Circadian transcriptome oscillations in human adipose tissue depend on napping status and link to metabolic and inflammatory pathways.

Study objectives: Napping is a common habit in many countries. Nevertheless, studies about the chronic effects of napping on obesity are contradictory, and the molecular link between napping and metabolic alterations has yet to be studied. We aim to identify molecular mechanisms in adipose tissue (AT) that may connect napping and abdominal obesity.

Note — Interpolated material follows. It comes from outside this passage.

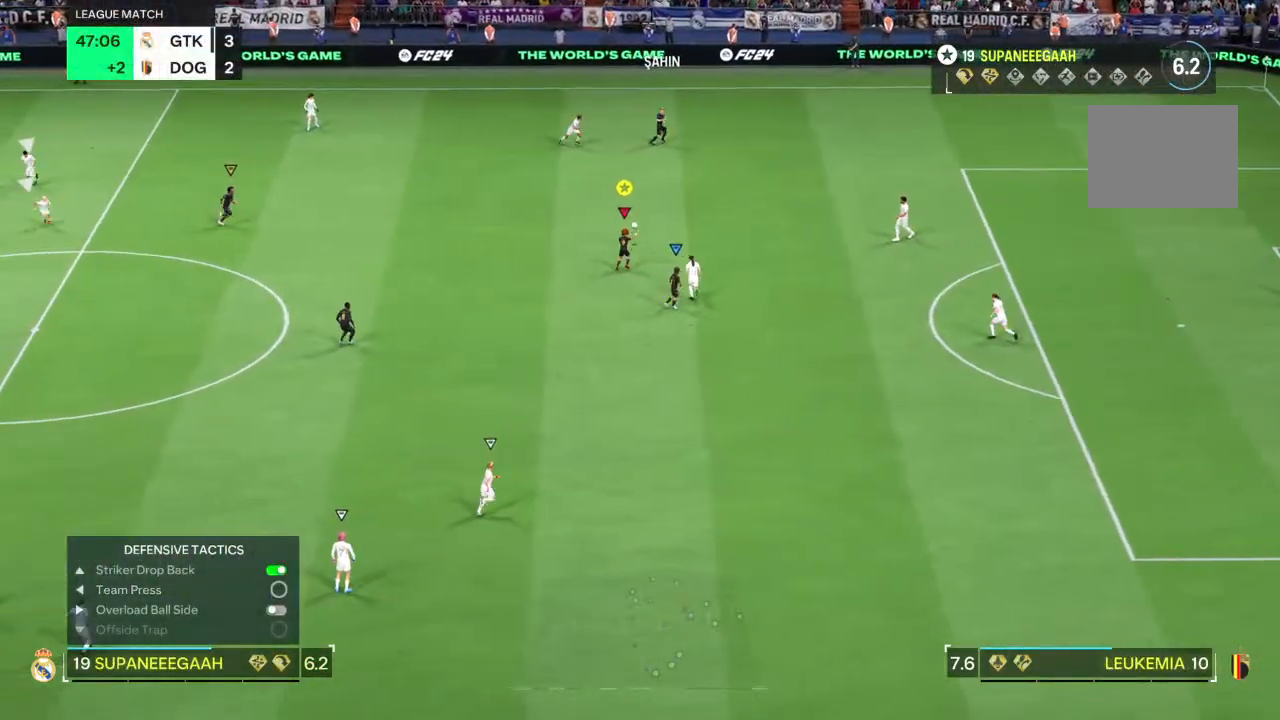
{"buttons": ["CIRCLE", "R1"], "left_stick": "right", "right_stick": "center", "events": [[417, "CIRCLE", "down"], [417, "R1", "down"]]}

Methods: In this cross-sectional study, we extracted the RNA repeatedly across 24 hours from cultured AT explants and performed RNA sequencing. Circadian rhythms were analyzed using six consecutive time points across 24 hours. We also assessed global gene expression in each group (nappers vs. non-nappers).

Results: With napping, there was an 88% decrease in the number of rhythmic genes compared to that in non-nappers, a reduction in rhythm amplitudes of 29%, and significant phase changes from a coherent unimodal acrophase in non-nappers, towards a scattered and bimodal acrophase in nappers. Those genes that lost rhythmicity with napping were mainly involved in pathways of glucose and lipid metabolism, and of the circadian clock. Additionally, we found differential global gene expression between nappers and non-nappers with 34 genes down- and 32 genes upregulated in nappers. The top upregulated gene (IER3) and top down-regulated pseudogene (VDAC2P2) in nappers have been previously shown to be involved in inflammation.

Conclusions: These new findings have implications for our understanding of napping's relationship with obesity and metabolic disorders.